(Collected data entries)
- - -

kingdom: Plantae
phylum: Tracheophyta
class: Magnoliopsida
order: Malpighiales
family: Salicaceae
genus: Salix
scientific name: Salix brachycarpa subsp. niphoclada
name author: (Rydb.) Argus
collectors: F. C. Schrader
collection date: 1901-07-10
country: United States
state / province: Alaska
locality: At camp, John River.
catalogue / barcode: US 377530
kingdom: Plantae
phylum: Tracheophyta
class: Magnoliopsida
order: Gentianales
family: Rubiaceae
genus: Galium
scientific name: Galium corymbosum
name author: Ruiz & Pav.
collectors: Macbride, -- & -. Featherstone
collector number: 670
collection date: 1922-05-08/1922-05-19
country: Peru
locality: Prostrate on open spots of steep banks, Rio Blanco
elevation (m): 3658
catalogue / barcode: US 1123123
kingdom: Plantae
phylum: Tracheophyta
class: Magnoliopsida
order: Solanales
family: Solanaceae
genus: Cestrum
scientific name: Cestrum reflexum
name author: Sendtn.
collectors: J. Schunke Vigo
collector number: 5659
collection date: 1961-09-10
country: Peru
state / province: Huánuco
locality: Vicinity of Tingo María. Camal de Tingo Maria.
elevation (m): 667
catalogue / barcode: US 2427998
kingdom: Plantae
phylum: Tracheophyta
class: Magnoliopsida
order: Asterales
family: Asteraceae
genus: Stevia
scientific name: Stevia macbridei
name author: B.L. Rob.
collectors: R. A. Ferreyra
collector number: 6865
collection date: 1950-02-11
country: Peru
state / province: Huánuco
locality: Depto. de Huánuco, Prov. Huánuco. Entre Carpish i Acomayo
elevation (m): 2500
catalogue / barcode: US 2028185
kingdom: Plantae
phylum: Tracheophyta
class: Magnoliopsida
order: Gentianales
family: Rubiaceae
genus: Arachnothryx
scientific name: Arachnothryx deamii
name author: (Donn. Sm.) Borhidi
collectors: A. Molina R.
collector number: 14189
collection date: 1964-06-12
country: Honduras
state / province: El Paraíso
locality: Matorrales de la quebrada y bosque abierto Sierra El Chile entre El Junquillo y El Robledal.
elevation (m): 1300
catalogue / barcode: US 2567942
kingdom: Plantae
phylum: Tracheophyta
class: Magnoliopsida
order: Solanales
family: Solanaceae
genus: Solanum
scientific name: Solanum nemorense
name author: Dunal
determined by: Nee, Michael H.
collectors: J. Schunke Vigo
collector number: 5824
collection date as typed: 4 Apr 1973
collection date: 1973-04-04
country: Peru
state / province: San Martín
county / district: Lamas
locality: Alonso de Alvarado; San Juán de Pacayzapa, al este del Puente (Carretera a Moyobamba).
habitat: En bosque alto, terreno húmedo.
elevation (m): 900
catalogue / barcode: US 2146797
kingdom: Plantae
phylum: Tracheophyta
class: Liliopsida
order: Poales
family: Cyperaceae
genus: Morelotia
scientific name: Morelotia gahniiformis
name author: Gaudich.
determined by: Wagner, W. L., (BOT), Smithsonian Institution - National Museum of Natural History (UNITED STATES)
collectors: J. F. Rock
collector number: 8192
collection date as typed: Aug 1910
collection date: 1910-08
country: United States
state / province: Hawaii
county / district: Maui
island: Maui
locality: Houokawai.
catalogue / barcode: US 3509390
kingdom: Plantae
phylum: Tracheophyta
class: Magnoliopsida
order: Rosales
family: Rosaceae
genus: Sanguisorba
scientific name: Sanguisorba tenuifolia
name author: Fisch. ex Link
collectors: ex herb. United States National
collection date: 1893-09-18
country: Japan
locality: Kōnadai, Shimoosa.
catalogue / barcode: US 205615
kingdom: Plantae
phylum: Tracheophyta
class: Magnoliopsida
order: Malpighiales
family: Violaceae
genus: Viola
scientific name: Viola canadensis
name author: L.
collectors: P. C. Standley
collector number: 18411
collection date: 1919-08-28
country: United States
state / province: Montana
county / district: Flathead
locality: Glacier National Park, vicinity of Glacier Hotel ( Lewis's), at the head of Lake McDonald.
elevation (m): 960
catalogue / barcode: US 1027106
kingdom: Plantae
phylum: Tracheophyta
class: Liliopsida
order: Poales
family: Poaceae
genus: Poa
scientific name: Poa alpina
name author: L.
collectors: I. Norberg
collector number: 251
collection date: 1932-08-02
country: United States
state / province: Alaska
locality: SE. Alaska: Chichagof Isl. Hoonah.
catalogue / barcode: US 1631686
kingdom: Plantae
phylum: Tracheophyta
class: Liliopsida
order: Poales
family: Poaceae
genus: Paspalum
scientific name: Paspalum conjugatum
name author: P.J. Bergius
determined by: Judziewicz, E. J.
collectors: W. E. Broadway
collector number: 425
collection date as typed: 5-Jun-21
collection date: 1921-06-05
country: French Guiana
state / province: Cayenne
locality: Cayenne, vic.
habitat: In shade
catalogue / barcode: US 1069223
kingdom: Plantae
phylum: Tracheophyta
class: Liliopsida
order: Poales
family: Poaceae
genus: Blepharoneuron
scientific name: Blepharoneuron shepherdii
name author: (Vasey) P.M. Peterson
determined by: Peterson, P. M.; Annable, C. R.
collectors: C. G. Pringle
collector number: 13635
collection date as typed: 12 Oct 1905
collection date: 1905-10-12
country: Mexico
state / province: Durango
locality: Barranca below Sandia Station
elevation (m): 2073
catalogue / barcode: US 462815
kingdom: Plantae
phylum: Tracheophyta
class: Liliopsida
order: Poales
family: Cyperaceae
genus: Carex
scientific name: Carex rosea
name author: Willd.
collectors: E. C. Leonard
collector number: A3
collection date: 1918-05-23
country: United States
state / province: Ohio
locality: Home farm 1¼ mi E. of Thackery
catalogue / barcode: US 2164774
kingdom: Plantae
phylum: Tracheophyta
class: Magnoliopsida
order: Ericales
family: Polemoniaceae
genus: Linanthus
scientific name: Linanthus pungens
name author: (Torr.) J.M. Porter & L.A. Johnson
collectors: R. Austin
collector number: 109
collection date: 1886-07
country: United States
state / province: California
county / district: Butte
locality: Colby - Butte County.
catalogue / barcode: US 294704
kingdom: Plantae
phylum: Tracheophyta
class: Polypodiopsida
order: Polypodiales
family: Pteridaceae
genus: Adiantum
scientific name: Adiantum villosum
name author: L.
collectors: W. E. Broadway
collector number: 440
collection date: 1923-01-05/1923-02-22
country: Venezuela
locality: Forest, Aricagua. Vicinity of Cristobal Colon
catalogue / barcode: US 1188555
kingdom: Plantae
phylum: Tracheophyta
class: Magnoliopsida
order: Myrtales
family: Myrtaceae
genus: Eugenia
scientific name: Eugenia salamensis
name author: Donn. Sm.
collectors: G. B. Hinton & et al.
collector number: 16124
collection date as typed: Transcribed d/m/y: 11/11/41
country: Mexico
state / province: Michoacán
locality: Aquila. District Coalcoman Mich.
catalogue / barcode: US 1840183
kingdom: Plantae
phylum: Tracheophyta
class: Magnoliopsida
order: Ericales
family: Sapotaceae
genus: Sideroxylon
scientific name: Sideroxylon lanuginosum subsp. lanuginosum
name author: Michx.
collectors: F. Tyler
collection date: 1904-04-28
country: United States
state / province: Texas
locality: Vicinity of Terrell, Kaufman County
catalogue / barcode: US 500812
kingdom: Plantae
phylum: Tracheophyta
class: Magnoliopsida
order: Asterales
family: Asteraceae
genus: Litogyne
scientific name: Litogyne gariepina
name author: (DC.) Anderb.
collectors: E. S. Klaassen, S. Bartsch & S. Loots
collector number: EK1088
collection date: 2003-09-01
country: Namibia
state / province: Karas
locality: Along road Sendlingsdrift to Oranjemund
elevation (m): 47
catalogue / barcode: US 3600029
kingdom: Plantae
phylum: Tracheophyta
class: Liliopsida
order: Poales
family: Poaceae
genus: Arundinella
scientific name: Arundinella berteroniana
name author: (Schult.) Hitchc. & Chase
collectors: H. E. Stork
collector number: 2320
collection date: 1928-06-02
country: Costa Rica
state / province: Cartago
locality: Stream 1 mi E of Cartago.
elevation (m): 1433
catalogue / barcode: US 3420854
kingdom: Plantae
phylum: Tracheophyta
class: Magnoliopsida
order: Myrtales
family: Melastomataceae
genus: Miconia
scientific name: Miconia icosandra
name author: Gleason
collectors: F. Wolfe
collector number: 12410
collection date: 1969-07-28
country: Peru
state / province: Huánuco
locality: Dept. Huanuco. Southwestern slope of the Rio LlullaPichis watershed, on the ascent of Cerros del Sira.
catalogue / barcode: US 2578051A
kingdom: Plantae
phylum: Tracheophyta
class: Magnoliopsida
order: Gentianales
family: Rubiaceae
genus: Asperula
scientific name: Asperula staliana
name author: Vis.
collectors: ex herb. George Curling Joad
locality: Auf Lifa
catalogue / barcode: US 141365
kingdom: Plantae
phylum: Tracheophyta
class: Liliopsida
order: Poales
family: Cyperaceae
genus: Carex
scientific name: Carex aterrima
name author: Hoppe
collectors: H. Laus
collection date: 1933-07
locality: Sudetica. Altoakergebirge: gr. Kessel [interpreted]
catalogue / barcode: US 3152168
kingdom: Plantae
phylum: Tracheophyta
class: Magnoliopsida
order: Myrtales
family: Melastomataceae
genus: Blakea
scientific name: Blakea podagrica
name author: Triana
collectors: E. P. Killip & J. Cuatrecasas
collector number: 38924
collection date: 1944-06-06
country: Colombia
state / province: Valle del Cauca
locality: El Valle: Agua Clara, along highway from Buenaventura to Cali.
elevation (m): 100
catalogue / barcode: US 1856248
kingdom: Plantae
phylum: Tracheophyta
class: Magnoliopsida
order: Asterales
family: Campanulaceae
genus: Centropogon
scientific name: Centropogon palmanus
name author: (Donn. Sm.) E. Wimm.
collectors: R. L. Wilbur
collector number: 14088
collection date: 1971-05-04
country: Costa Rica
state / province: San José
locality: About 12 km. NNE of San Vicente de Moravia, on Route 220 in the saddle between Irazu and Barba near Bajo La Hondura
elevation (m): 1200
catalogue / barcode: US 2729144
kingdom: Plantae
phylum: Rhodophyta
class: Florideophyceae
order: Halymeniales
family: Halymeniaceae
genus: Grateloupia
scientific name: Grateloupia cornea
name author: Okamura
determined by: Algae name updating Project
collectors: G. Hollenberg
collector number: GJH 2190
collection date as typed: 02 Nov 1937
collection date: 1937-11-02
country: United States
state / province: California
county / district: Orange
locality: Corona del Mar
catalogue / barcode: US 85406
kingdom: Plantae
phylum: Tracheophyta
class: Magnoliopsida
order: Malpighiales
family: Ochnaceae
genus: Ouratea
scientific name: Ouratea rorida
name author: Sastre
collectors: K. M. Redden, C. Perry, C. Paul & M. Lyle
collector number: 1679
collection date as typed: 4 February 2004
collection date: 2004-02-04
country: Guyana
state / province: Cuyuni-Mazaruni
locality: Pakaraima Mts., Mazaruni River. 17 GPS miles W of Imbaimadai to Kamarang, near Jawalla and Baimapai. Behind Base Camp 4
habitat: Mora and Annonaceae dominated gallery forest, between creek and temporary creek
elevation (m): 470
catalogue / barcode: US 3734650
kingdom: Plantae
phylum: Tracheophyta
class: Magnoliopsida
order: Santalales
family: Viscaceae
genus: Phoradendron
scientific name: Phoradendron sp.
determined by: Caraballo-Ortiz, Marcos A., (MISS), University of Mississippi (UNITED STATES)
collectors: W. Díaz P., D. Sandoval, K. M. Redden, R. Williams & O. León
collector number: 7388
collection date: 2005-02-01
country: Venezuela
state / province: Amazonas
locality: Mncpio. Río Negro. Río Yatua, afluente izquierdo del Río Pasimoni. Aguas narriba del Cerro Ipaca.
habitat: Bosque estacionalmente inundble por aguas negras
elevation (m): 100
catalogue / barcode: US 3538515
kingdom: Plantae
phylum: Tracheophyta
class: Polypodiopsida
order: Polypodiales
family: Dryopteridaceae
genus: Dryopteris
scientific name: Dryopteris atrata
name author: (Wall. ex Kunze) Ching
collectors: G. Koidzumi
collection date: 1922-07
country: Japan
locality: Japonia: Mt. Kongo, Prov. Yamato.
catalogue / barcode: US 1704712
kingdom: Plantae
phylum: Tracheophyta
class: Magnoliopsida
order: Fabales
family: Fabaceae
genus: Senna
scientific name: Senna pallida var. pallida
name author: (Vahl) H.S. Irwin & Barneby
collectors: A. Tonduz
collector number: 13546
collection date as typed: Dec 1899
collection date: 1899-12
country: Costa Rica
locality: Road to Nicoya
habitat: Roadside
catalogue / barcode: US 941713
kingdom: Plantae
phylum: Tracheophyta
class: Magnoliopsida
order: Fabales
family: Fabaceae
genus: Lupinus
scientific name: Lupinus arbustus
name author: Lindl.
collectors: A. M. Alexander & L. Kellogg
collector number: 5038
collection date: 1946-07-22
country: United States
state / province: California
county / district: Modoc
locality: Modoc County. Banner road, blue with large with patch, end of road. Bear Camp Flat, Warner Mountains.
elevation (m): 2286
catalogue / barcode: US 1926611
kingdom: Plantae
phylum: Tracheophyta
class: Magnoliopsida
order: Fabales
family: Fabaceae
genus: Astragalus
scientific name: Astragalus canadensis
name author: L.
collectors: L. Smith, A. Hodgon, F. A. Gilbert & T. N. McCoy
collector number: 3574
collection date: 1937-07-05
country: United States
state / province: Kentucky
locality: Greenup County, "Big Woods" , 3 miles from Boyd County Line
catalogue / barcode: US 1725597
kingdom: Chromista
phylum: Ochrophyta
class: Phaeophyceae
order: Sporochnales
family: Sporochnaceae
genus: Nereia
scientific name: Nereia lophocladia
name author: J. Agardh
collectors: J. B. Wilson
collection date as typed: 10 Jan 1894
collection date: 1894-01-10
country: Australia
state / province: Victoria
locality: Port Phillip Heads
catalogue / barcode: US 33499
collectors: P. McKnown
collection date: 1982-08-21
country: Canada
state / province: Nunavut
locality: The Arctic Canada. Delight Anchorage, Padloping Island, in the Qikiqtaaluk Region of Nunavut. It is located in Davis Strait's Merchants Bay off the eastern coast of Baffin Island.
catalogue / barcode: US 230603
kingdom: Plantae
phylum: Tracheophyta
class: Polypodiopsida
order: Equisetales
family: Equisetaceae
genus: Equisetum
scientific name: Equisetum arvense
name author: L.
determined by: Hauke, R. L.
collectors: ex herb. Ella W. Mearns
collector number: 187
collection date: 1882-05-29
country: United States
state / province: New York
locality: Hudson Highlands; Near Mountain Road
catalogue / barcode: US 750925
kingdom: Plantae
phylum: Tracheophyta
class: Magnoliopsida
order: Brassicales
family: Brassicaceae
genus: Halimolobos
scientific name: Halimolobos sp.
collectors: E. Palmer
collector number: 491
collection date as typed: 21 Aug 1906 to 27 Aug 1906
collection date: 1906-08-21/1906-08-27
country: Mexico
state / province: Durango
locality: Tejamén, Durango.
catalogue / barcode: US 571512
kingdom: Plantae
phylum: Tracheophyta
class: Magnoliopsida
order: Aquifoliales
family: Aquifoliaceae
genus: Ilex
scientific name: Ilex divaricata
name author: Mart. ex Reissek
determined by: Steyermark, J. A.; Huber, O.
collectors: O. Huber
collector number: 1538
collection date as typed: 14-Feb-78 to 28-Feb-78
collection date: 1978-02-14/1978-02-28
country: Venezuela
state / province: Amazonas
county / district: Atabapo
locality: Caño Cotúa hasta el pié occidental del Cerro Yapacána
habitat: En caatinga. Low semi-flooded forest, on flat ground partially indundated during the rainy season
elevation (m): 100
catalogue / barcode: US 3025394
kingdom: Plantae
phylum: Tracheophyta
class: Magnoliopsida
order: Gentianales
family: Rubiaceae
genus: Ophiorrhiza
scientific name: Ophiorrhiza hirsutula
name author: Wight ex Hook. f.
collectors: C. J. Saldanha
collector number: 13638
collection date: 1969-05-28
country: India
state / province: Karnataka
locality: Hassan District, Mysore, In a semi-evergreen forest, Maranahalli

- - -

**Given problem:** Please rename "determined by" to "identified by" in the material, starting with the line that contains "habitat: Mora and" and going on through the line that contains "collector number: 7388", and give back only those lines with nothing else changed.

**Task output:**
habitat: Mora and Annonaceae dominated gallery forest, between creek and temporary creek
elevation (m): 470
catalogue / barcode: US 3734650
kingdom: Plantae
phylum: Tracheophyta
class: Magnoliopsida
order: Santalales
family: Viscaceae
genus: Phoradendron
scientific name: Phoradendron sp.
identified by: Caraballo-Ortiz, Marcos A., (MISS), University of Mississippi (UNITED STATES)
collectors: W. Díaz P., D. Sandoval, K. M. Redden, R. Williams & O. León
collector number: 7388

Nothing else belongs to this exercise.